Lean Applied to Non-Manufacturing Areas
I am assuming that most management employees have heard of Lean concepts as applied to manufacturing. At the same time, in my experience, most outside of manufacturing will say that Lean does not apply to them.
In nearly 40 years of professional life, I have found that some of the largest gains brought about by Lean are in the support areas of manufacturing, not in manufacturing itself. Manufacturing cannot be Lean without its support functions also being lean. Lean principles applied to IT, HR, Sales, Engineering and Logistics have a snowball effect on manufacturing and a business as a whole.
COPQ and COW
Let me introduce you to the Cost of Poor Quality (COPQ) and the Cost of Waste (COW). They are similar in scope and evaluated in the same way. COPQ leads to COW. Basically, to measure either, simply ask “What would change in the facility’s financial performance if everything was done perfectly correct?”
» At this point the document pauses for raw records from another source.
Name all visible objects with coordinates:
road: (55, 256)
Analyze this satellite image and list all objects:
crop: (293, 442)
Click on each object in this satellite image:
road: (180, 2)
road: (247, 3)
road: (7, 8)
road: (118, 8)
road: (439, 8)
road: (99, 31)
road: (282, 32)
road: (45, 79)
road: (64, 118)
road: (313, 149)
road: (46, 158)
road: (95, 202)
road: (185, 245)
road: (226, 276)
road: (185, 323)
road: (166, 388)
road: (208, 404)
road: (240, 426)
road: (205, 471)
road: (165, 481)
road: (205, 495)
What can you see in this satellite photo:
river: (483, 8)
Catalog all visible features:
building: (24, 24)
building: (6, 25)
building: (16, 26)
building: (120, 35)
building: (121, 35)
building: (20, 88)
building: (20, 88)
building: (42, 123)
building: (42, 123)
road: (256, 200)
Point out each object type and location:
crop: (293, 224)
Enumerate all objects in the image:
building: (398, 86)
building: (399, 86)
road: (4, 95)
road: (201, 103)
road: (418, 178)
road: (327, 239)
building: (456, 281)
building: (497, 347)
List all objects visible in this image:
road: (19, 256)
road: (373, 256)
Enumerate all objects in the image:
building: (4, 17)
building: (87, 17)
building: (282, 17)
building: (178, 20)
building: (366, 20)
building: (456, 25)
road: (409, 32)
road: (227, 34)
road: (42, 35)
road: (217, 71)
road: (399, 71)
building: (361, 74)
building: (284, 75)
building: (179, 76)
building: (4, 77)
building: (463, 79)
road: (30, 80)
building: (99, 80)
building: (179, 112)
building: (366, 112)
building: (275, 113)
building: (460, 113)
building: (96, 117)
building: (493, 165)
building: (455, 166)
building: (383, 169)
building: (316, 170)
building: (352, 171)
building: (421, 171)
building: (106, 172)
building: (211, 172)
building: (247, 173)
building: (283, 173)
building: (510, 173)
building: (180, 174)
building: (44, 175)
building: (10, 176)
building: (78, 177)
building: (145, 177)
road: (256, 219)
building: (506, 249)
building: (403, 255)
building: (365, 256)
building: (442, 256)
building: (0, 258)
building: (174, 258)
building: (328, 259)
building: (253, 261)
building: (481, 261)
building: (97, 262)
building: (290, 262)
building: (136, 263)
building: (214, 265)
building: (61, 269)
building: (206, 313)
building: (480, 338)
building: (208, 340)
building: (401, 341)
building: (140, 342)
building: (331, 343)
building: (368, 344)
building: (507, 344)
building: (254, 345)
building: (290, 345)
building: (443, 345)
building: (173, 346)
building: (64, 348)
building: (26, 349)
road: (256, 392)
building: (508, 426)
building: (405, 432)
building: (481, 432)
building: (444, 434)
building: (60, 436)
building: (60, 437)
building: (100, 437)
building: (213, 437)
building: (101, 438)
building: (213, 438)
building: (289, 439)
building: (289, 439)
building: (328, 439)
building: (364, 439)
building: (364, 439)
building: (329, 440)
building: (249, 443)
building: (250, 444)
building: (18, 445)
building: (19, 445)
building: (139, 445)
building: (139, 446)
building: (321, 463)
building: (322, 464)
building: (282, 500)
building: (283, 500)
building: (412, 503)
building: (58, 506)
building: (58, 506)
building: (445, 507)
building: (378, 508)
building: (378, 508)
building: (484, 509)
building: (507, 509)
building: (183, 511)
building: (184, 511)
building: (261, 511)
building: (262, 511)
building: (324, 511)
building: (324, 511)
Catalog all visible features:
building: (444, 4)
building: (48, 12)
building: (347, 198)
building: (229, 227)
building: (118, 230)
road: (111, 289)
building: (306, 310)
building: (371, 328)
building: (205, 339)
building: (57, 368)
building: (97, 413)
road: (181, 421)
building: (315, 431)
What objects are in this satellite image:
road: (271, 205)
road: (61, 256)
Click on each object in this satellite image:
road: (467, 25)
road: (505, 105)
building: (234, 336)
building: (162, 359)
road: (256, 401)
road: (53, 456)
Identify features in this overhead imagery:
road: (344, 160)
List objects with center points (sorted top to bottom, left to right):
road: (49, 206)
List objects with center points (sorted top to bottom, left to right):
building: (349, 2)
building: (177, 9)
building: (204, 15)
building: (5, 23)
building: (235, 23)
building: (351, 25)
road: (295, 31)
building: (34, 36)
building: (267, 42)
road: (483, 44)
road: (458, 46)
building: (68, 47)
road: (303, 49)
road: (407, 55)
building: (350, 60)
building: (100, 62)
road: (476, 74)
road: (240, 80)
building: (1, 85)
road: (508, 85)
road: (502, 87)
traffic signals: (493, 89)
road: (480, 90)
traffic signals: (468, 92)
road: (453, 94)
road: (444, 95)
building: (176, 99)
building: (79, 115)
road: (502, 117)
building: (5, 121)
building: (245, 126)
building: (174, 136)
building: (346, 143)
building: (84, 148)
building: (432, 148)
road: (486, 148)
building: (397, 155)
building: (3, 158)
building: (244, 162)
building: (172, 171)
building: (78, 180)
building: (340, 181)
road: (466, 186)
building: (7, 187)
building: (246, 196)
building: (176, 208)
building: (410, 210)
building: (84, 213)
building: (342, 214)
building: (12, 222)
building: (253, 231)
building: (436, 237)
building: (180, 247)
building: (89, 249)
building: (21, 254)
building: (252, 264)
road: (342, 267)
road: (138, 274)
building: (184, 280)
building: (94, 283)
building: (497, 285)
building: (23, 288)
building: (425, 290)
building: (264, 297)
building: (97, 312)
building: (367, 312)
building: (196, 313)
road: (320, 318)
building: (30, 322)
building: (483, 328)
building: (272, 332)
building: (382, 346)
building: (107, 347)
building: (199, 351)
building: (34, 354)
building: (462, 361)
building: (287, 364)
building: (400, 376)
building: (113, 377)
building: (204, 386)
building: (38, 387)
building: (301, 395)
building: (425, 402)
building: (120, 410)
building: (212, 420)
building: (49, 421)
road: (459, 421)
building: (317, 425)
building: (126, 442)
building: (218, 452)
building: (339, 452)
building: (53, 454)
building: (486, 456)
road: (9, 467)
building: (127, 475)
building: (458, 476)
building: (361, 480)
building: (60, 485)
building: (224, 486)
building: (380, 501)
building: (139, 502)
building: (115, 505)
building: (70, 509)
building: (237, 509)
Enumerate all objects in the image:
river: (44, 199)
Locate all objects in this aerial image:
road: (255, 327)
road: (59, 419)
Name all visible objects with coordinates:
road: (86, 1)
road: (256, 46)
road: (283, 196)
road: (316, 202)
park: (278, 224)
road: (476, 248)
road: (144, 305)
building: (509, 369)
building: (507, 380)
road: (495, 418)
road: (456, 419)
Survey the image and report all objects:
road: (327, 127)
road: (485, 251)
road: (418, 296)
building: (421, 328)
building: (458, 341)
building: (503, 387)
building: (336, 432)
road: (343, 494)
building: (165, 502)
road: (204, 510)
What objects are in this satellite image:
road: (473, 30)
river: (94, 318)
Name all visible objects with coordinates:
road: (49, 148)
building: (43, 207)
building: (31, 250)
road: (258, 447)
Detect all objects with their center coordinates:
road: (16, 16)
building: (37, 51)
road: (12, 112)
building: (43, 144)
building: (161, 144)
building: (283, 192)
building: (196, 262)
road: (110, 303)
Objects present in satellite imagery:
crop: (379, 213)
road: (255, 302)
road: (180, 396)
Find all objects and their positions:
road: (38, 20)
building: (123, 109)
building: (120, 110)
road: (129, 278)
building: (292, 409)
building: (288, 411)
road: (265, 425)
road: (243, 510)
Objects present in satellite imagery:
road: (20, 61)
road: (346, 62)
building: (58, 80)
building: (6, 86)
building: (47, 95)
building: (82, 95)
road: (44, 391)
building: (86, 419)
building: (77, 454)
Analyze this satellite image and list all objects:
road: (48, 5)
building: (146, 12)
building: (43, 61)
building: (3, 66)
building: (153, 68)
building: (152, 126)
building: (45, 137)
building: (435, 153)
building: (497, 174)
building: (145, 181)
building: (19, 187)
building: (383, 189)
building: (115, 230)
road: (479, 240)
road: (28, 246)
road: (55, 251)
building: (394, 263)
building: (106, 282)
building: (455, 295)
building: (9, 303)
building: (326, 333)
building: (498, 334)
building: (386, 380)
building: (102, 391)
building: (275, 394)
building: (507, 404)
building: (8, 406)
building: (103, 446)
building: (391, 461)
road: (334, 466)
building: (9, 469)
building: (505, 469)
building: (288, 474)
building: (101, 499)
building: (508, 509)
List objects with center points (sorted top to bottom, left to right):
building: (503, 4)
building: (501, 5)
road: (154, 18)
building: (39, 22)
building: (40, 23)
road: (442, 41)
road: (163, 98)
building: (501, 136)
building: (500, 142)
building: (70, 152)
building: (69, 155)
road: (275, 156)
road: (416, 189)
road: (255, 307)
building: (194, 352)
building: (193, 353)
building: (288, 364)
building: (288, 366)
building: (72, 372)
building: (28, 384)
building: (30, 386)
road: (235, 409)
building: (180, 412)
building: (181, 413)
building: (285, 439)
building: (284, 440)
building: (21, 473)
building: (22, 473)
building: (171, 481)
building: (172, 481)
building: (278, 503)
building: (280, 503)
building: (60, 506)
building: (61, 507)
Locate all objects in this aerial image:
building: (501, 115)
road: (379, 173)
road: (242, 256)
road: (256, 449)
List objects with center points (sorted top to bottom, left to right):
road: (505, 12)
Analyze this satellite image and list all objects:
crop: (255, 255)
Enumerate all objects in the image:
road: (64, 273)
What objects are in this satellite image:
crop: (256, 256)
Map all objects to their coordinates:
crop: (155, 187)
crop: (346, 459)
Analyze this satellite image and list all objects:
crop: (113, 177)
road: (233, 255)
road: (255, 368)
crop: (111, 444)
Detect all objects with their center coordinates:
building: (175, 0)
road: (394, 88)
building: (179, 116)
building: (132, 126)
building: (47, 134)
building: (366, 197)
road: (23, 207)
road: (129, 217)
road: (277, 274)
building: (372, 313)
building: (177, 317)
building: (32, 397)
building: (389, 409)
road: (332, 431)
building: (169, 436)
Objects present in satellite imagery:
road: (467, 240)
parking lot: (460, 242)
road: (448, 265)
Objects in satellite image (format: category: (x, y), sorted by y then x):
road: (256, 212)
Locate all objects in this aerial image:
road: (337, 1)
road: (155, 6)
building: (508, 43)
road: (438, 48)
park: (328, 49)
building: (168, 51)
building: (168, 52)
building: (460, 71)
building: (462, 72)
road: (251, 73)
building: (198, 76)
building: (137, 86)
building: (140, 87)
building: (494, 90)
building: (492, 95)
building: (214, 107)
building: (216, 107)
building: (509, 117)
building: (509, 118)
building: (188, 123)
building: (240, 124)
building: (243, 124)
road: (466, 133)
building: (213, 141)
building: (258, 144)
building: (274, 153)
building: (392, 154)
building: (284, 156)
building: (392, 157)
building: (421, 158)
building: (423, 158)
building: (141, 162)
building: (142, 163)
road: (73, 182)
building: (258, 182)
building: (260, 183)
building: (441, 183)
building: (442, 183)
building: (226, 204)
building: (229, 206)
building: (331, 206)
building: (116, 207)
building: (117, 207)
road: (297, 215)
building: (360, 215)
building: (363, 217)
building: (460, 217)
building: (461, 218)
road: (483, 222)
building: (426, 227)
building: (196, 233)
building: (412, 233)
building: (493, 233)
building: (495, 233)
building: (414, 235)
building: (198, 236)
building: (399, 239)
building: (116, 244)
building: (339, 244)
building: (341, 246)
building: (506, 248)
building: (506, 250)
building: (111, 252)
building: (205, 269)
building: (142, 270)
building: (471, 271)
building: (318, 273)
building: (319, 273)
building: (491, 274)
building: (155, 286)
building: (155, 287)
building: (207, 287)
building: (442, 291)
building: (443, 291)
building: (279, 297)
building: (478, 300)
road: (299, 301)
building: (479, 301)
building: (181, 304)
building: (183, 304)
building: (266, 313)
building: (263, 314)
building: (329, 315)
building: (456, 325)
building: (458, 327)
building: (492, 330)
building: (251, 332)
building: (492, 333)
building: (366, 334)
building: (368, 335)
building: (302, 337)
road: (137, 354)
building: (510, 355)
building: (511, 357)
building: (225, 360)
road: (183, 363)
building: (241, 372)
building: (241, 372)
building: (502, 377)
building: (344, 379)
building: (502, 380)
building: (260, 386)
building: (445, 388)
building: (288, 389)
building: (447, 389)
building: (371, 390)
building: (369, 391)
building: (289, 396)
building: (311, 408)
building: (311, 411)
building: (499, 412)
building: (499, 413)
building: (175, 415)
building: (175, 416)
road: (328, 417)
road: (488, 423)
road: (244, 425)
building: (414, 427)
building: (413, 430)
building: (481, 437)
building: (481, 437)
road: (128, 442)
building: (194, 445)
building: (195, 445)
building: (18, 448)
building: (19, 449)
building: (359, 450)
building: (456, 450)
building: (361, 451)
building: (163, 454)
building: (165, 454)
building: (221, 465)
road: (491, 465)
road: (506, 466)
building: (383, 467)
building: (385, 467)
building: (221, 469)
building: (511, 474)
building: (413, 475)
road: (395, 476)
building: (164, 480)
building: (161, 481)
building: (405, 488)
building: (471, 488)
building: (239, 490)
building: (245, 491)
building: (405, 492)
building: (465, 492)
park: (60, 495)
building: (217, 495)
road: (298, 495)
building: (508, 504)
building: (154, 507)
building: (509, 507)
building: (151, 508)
Consider the following within the context of the cost of poor quality:
- What would the financial result be if we never had unplanned mechanical down time?
- What would the financial result be if we never had unplanned IT related communication down time?
- What would the financial result be if communication between Engineering and Operations was so tight that Engineering was able to always anticipate Operational problems before they happen?
- What of Sales and Operation never miss-communicated?
- What if we never hired the wrong person?
Before anyone gets defensive, understand that each of the considerations mentioned above involves cross functional communication, cooperation and accountability. This brings me to the most important step in the Lean journey to reaching our potential as an organization. The elimination of silos.
Silo
Silos divide an organization into independent operating groups with their own goals and objectives, that may or may not be in alignment with other operating groups. Silos sub-optimize an organization by creating competing objectives, poor interdepartmental communication, and interdepartmental conflict.
If you identify more with your department than the organization that contains the department, you are silo’ed. Where you are meeting your own departmental target metrics, you are probably not meeting the organization’s target metrics.
Things you hear and experience from a silo’ed organization:
- That’s not my job, or that is someone else’s job.
- It works fine, or looks fine here. (It is never fine, by the way, if it doesn’t work fine on the production floor.)
- You have to go door to door (department to department) to get help.
- Lack of a sense of urgency when the customer is at risk. (a customer can also be another department)
High Performance Teams
There is a adage that you hear in highly successful businesses, “When the ship sinks, everyone gets wet, even if it isn’t their fault.” High Performance teams have the following characteristics:
- When things go wrong, or when the team thinks things might go wrong, everyone “runs to the fire” to see if they can help.
- There is a sense of urgency to do better.
- Individual and departments see their success as being intimately tied to the success of the organization as a whole.
- It is easy to hold each other accountable, because it is about performance not personality.
- Every individual in the organization can tell you where the organization is going and how their department and their own efforts are helping the organization be its best.
Be Your Best
Questions you need to answer to be the best you can be.
- What kind of organization do you want to work for, the Silo’ed organization or the High Performance Team?
- How well aligned are your objectives, your department’s objectives and the organizations objectives?
- What can you do to facilitate needed change?
I know what I want and I believe that it is not that different from what you want.